**Source passage:**
========================
The face of the GOP for much of the last year, the failed presidential candidate has been a virtual ghost since his defeat Nov. 6. He has quietly weathered the fallout of the campaign from the seclusion of his Southern California home, emerging only momentarily for a private lunch at the White House with President Obama on Thursday.
His loss and immediate withdrawal from politics has created a leadership vacuum within his party. It's left the GOP rudderless, lacking an overarching agenda and mired in infighting, with competing visions for the way ahead, during what may be the most important policy debate in a generation.
In his final meeting with campaign staffers at his Boston headquarters, Mr. Romney promised to remain "a strong voice for the party," according to those in attendance. But so far he has offered little to the Capitol Hill negotiations over potential tax increases and entitlement program changes that could affect virtually every American.
He declined to comment on the Treasury Department's recent refusal to declare China a currency manipulator, which was one of his signature issues over the past 18 months. He made no public remarks after his meeting with Mr. Obama, quickly fading away again.
"If I had to tell you somebody who is the leader of the party right now, I couldn't," said Amy Kremer, chairman of the Tea Party Express, which is among the conservative factions vying for increased influence. "There's a void right now."
========================
**Saved entries:**

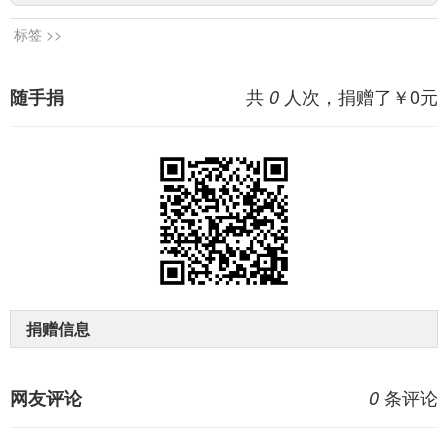
标签 >>
共
人次，捐赠了￥
0
元
随手捐
0
捐赠信息
条评论
网友评论
0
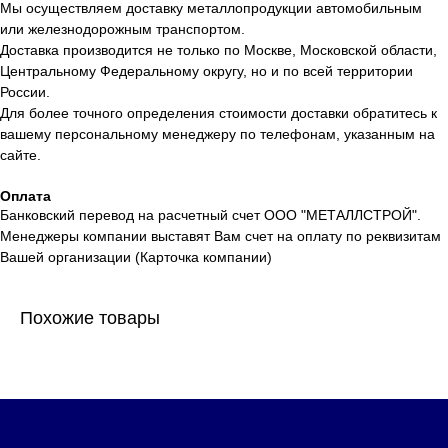
Мы осуществляем доставку металлопродукции автомобильным
или железнодорожным транспортом.
Доставка производится не только по Москве, Московской области,
Центральному Федеральному округу, но и по всей территории
России.
Для более точного определения стоимости доставки обратитесь к
вашему персональному менеджеру по телефонам, указанным на
сайте.
Оплата
Банковский перевод на расчетный счет ООО "МЕТАЛЛСТРОЙ".
Менеджеры компании выставят Вам счет на оплату по реквизитам
Вашей организации (Карточка компании)
Похожие товары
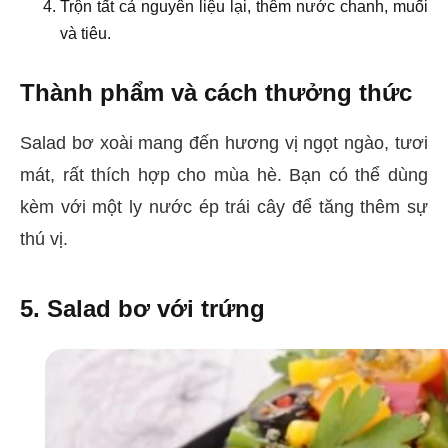
Trộn tất cả nguyên liệu lại, thêm nước chanh, muối
và tiêu.
Thành phẩm và cách thưởng thức
Salad bơ xoài mang đến hương vị ngọt ngào, tươi
mát, rất thích hợp cho mùa hè. Bạn có thể dùng
kèm với một ly nước ép trái cây để tăng thêm sự
thú vị.
5. Salad bơ với trứng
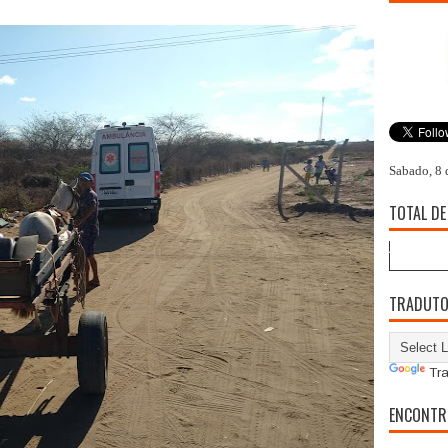
Sabado, 8 
TOTAL DE
TRADUT
Tra
ENCONTR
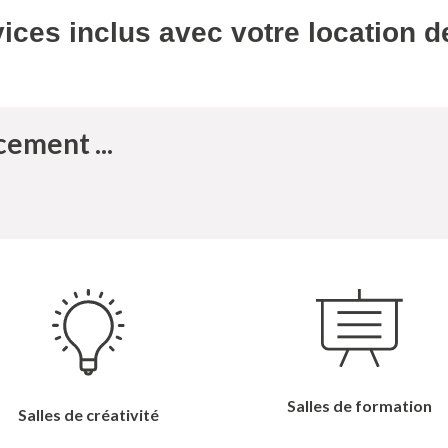
ices inclus
avec votre location d
cement ...
Salles de formation
Salles de créativité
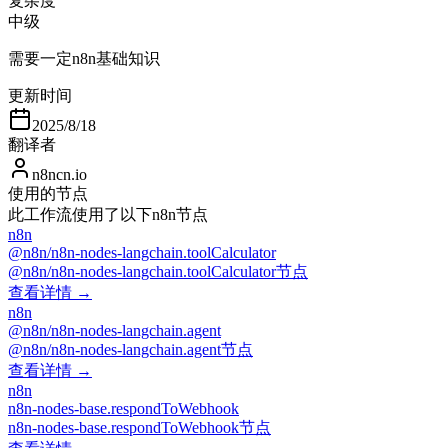
复杂度
中级
需要一定n8n基础知识
更新时间
2025/8/18
翻译者
n8ncn.io
使用的节点
此工作流使用了以下n8n节点
n8n
@n8n/n8n-nodes-langchain.toolCalculator
@n8n/n8n-nodes-langchain.toolCalculator节点
查看详情 →
n8n
@n8n/n8n-nodes-langchain.agent
@n8n/n8n-nodes-langchain.agent节点
查看详情 →
n8n
n8n-nodes-base.respondToWebhook
n8n-nodes-base.respondToWebhook节点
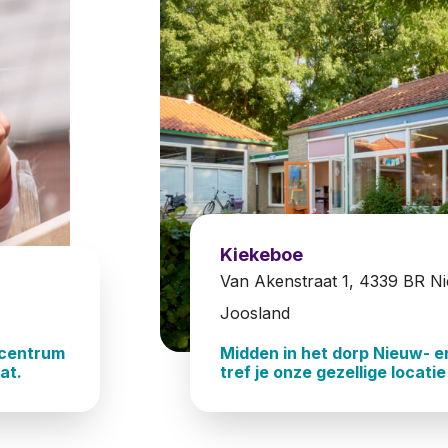
Kiekeboe
Van Akenstraat 1, 4339 BR Ni
Joosland
 centrum
Midden in het dorp Nieuw- e
at.
tref je onze gezellige locati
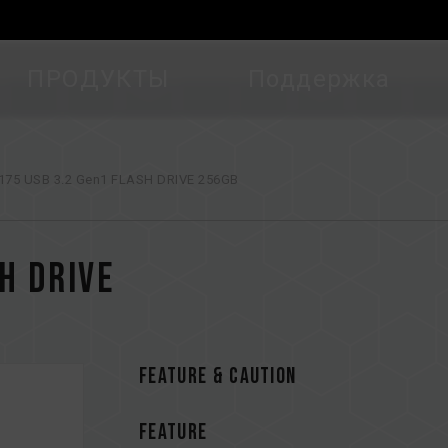
ПРОДУКТЫ
Поддержка
175 USB 3.2 Gen1 FLASH DRIVE 256GB
H DRIVE
FEATURE & CAUTION
FEATURE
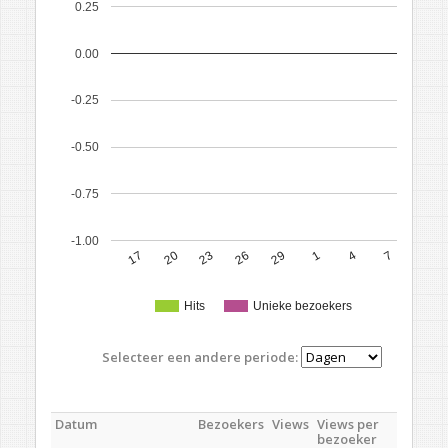
0.25
0.00
-0.25
-0.50
-0.75
-1.00
17
20
23
26
29
1
4
7
Hits
Unieke bezoekers
Selecteer een andere periode:
Datum
Bezoekers
Views
Views per
bezoeker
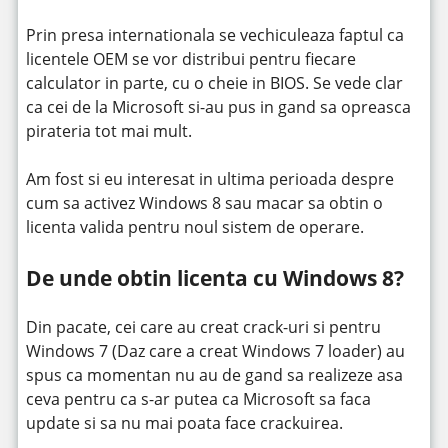
Prin presa internationala se vechiculeaza faptul ca
licentele OEM se vor distribui pentru fiecare
calculator in parte, cu o cheie in BIOS. Se vede clar
ca cei de la Microsoft si-au pus in gand sa opreasca
pirateria tot mai mult.
Am fost si eu interesat in ultima perioada despre
cum sa activez Windows 8 sau macar sa obtin o
licenta valida pentru noul sistem de operare.
De unde obtin licenta cu Windows 8?
Din pacate, cei care au creat crack-uri si pentru
Windows 7 (Daz care a creat Windows 7 loader) au
spus ca momentan nu au de gand sa realizeze asa
ceva pentru ca s-ar putea ca Microsoft sa faca
update si sa nu mai poata face crackuirea.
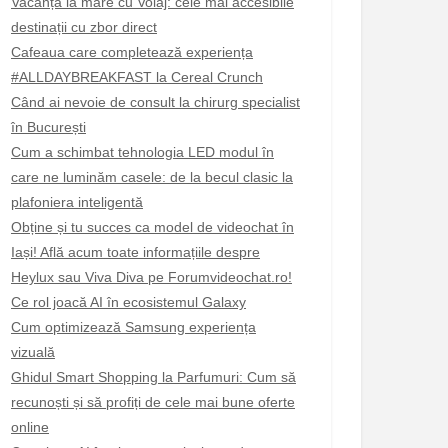
Vacanță la mare cu Voiaj: cele mai accesibile
destinații cu zbor direct
Cafeaua care completează experiența
#ALLDAYBREAKFAST la Cereal Crunch
Când ai nevoie de consult la chirurg specialist
în București
Cum a schimbat tehnologia LED modul în
care ne luminăm casele: de la becul clasic la
plafoniera inteligentă
Obține și tu succes ca model de videochat în
Iași! Află acum toate informațiile despre
Heylux sau Viva Diva pe Forumvideochat.ro!
Ce rol joacă AI în ecosistemul Galaxy
Cum optimizează Samsung experiența
vizuală
Ghidul Smart Shopping la Parfumuri: Cum să
recunoști și să profiți de cele mai bune oferte
online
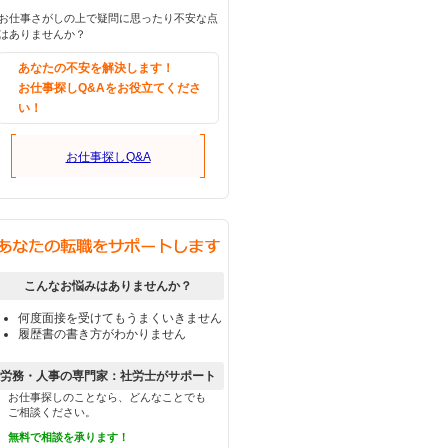
お仕事さがしの上で疑問に思ったり不安な点
はありませんか？
あなたの不安を解決します！
お仕事探しQ&Aをお役立てくださ
い！
お仕事探しQ&A
こんなお悩みはありませんか？
何度面接を受けてもうまくいきません
履歴書の書き方がわかりません
労務・人事の専門家：社労士がサポート
お仕事探しのことなら、どんなことでも
ご相談ください。
無料で相談を承ります！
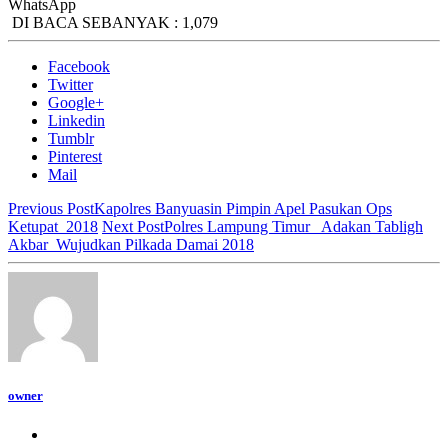
WhatsApp
DI BACA SEBANYAK :
1,079
Facebook
Twitter
Google+
Linkedin
Tumblr
Pinterest
Mail
Previous Post
Kapolres Banyuasin Pimpin Apel Pasukan Ops
Ketupat 2018
Next Post
Polres Lampung Timur Adakan Tabligh
Akbar Wujudkan Pilkada Damai 2018
owner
========================
**What this exercise asks:**
1) According to the Romney passage, where did Romney have a private lunch with President Obama?
2) List every person named in the Romney passage.
3) Reproduce the stretch of the Romney passage from "The face of" through "Obama on Thursday.".
The rows are separate from the Romney passage and unrelated to it.

**Response list:**
1) At the White House.

2) Mr. Romney, President Obama, Amy Kremer

3)
The face of the GOP for much of the last year, the failed presidential candidate has been a virtual ghost since his defeat Nov. 6. He has quietly weathered the fallout of the campaign from the seclusion of his Southern California home, emerging only momentarily for a private lunch at the White House with President Obama on Thursday.